(TASK TO COMPLETE) Skip the pictures. Transcribe the rest of the data below without changing a word.

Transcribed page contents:
++++

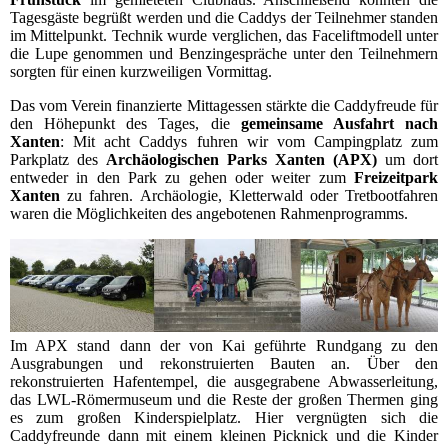
Tagesgäste begrüßt werden und die Caddys der Teilnehmer standen
im Mittelpunkt. Technik wurde verglichen, das Faceliftmodell unter
die Lupe genommen und Benzingespräche unter den Teilnehmern
sorgten für einen kurzweiligen Vormittag.
Das vom Verein finanzierte Mittagessen stärkte die Caddyfreude für
den Höhepunkt des Tages, die
gemeinsame Ausfahrt nach
Xanten
: Mit acht Caddys fuhren wir vom Campingplatz zum
Parkplatz des
Archäologischen Parks Xanten (APX)
um dort
entweder in den Park zu gehen oder weiter zum
Freizeitpark
Xanten
zu fahren. Archäologie, Kletterwald oder Tretbootfahren
waren die Möglichkeiten des angebotenen Rahmenprogramms.
Im APX stand dann der von Kai geführte Rundgang zu den
Ausgrabungen und rekonstruierten Bauten an. Über den
rekonstruierten Hafentempel, die ausgegrabene Abwasserleitung,
das LWL-Römermuseum und die Reste der großen Thermen ging
es zum großen Kinderspielplatz. Hier vergnügten sich die
Caddyfreunde dann mit einem kleinen Picknick und die Kinder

++++

(SOLUTION TO THE PROBLEM)
Tagesgäste begrüßt werden und die Caddys der Teilnehmer standen
im Mittelpunkt. Technik wurde verglichen, das Faceliftmodell unter
die Lupe genommen und Benzingespräche unter den Teilnehmern
sorgten für einen kurzweiligen Vormittag.
Das vom Verein finanzierte Mittagessen stärkte die Caddyfreude für
den Höhepunkt des Tages, die
gemeinsame Ausfahrt nach
Xanten
: Mit acht Caddys fuhren wir vom Campingplatz zum
Parkplatz des
Archäologischen Parks Xanten (APX)
um dort
entweder in den Park zu gehen oder weiter zum
Freizeitpark
Xanten
zu fahren. Archäologie, Kletterwald oder Tretbootfahren
waren die Möglichkeiten des angebotenen Rahmenprogramms.
Im APX stand dann der von Kai geführte Rundgang zu den
Ausgrabungen und rekonstruierten Bauten an. Über den
rekonstruierten Hafentempel, die ausgegrabene Abwasserleitung,
das LWL-Römermuseum und die Reste der großen Thermen ging
es zum großen Kinderspielplatz. Hier vergnügten sich die
Caddyfreunde dann mit einem kleinen Picknick und die Kinder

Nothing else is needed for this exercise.